EXERCISE PASSAGE:
[Start of Attachment]
Saska Ylätalo (b. 1990) is an oil painter with a penchant for camouflage – for combinations of patterns and coloration that disguise and conceal. He uses camouflage as an optical device: the three-dimensional illusions in his paintings seem to collapse upon themselves, blending with the background. The camouflage theme also extends to a metaphorical, emotional level, symbolizing an attempt to blend in with the surroundings and adapt to the prevailing conditions – or the failure to do so, as the case may be.
The artist’s fascination with the art of camouflage stems from his study of its history and many layers of meaning. For as banal as it might seem, the history of camouflage is closely associated with art, nature, and science. The turn-of-the-century painter Abbott Thayer (1849 –1921) – hailed the father of camouflage – was among the first to write down his observations about how disruptive patterns make it difficult to locate the precise contours of an object. Thayer’s observations on camouflage were later adopted by biologists and the military, finally being embraced as a design trend and as part of the iconography of various subcultures.
[End of Attachment]
ASSIGNMENT A:
Answer the following questions about the passage on Saska Ylätalo.
(i) In what year was Saska Ylätalo born?
(ii) Which painter does the passage say was hailed as the father of camouflage?
(iii) Which two groups later adopted that painter's observations on camouflage?
ASSIGNMENT B:
Proceed with the passage on Saska Ylätalo, extending it beyond its final sentence.

Camera pose estimation data:
[Start of Attachment]
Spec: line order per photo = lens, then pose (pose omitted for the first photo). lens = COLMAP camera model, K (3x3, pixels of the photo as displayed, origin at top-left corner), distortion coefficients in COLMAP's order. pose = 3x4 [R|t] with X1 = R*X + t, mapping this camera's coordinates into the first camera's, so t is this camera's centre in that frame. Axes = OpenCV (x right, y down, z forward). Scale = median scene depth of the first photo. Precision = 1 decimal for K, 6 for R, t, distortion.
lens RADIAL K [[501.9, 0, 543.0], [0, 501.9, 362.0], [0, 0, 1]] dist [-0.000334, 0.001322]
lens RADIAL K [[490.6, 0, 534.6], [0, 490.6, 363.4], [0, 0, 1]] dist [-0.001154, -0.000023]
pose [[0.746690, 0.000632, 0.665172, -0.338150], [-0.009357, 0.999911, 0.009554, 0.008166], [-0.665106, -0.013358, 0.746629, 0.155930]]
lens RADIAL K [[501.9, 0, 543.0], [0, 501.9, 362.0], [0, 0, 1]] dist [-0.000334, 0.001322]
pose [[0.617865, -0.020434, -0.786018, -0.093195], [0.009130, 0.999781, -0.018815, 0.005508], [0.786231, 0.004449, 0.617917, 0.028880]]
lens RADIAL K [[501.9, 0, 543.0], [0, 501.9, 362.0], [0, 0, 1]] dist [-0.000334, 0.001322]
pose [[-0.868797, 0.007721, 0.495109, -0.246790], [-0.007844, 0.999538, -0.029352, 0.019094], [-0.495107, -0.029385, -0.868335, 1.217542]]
[End of Attachment]
[Start of Attachment]
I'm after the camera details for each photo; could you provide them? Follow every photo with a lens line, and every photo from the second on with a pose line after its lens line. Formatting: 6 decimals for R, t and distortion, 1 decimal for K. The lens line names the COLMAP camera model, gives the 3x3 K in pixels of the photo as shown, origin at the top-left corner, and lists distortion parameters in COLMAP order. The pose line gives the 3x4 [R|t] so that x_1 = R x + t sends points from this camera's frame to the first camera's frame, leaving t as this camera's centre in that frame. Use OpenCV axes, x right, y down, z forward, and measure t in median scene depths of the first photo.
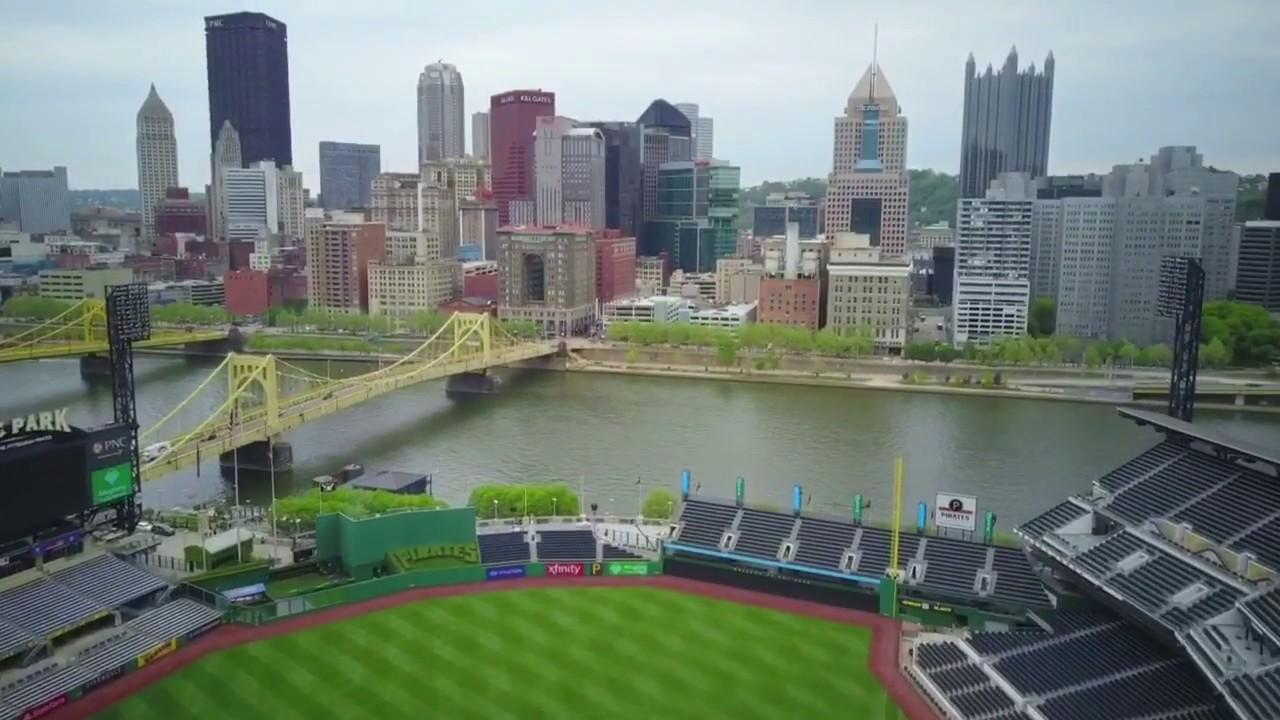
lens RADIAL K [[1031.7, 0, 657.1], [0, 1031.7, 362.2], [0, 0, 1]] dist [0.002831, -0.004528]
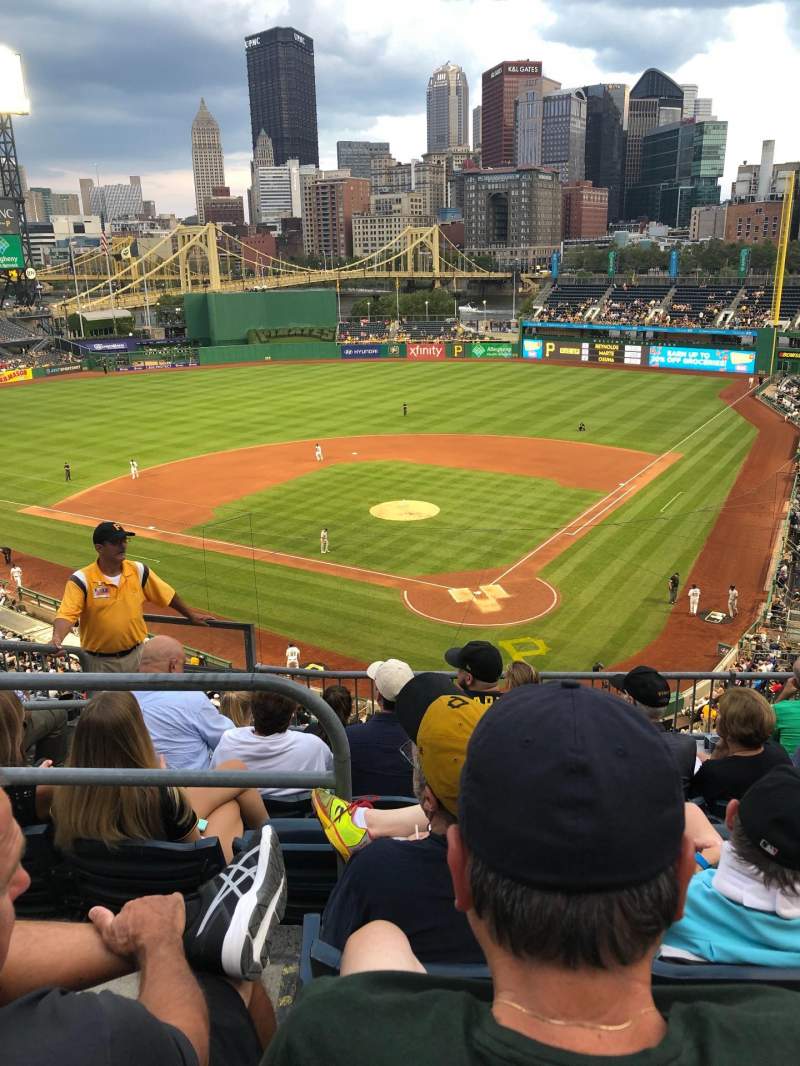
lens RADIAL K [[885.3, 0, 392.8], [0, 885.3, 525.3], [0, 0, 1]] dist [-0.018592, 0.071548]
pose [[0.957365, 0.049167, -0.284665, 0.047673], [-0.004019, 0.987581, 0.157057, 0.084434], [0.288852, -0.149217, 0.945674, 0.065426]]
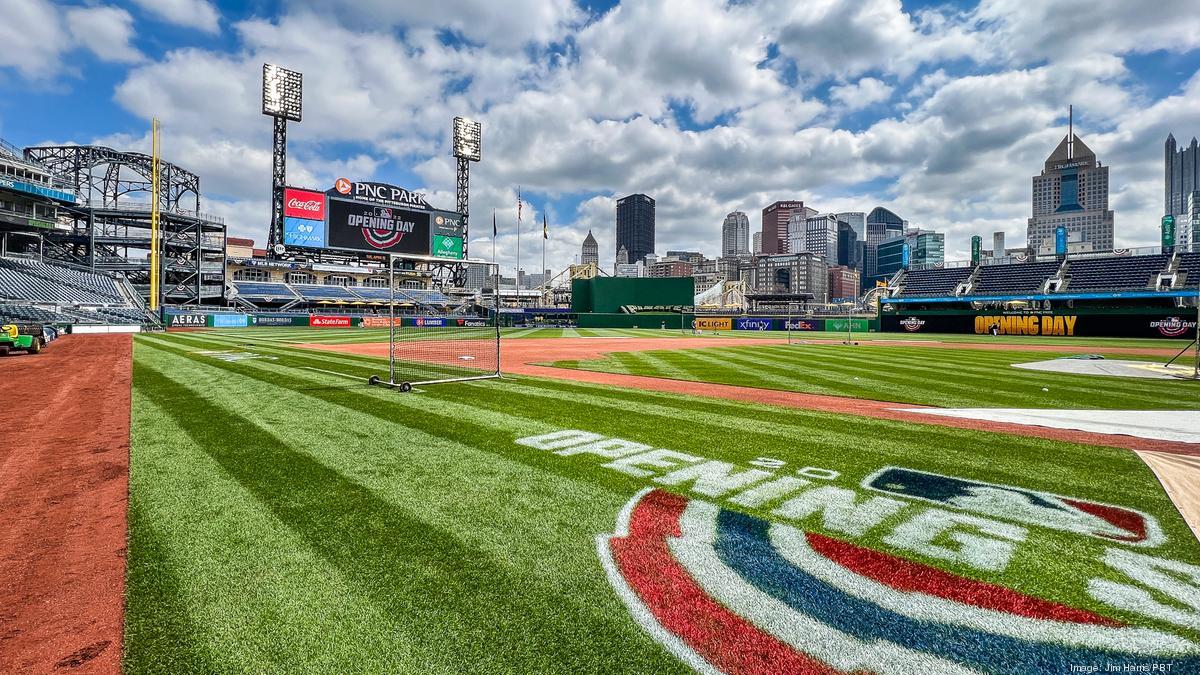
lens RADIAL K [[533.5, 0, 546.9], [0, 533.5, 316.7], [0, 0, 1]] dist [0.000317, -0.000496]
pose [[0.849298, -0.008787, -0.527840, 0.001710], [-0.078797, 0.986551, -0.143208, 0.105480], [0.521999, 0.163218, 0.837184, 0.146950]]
[End of Attachment]
WRITTEN ANSWER A:
(i) 1990
(ii) Abbott Thayer
(iii) Biologists and the military

WRITTEN ANSWER B:
In addition to unraveling the symbolic connotations of camouflage, Ylätalo also reflects on the recent history of painting: on modernism and its demand for flatness, the illusion of depth, and the deliberate avoidance of representation. In some of his paintings he uses a grid to heighten the depth-subverting effect, but in a consciously clumsy way, as if in parody.
Saska Ylätalo has studied painting at the Helsinki Academy of Fine Arts and sculpture at Tsukuba University in Japan. He has held solo exhibitions in Finland and Japan and group exhibitions in Finland and Sweden.